Entwicklungen beim Kükentöten
Bei diesem Thema ging es in 2020 etwas langsamer voran als von uns erwartet. Politisch sehen wir die Gefahr, dass sich Julia Klöckner mit ihrem viel zu spät eingebrachten Gesetzentwurf untätig über die Bundestagswahl retten will, um dann wieder bei Null zu stehen (Stichwort: Diskontinuitätsprinzip).
Juristisch war die Tierschutzbewegung nicht so aktiv wie erwartet. Bei der Albert Schweitzer Stiftung für unsere Mitwelt schaffen wir gerade mehr juristische Kapazitäten.

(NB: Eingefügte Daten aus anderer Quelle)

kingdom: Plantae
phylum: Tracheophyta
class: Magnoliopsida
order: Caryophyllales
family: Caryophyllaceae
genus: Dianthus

Tätig geworden ist insbesondere der Lebensmitteleinzelhandel, was zwar nicht zu einem flächendeckenden Ende des Kükentötens führt, aber Dinge in Bewegung setzt – passend zu unserem Mantra, dass die Lebensmittelwirtschaft vorangehen muss, wenn sich Dinge ändern sollen. Hut ab an alle Akteure, die für Fortschritte sorgen!
Weitere Entwicklungen bei Fleischalternativen
Die pflanzlichen Alternativen dürften ihren Kurs der laufenden Verbesserungen beibehalten. Hier tippen wir mehr auf Stetigkeit als auf große Durchbrüche, da die besten Produkte in Tests inzwischen so gut wie oder besser als Fleischprodukte abschneiden.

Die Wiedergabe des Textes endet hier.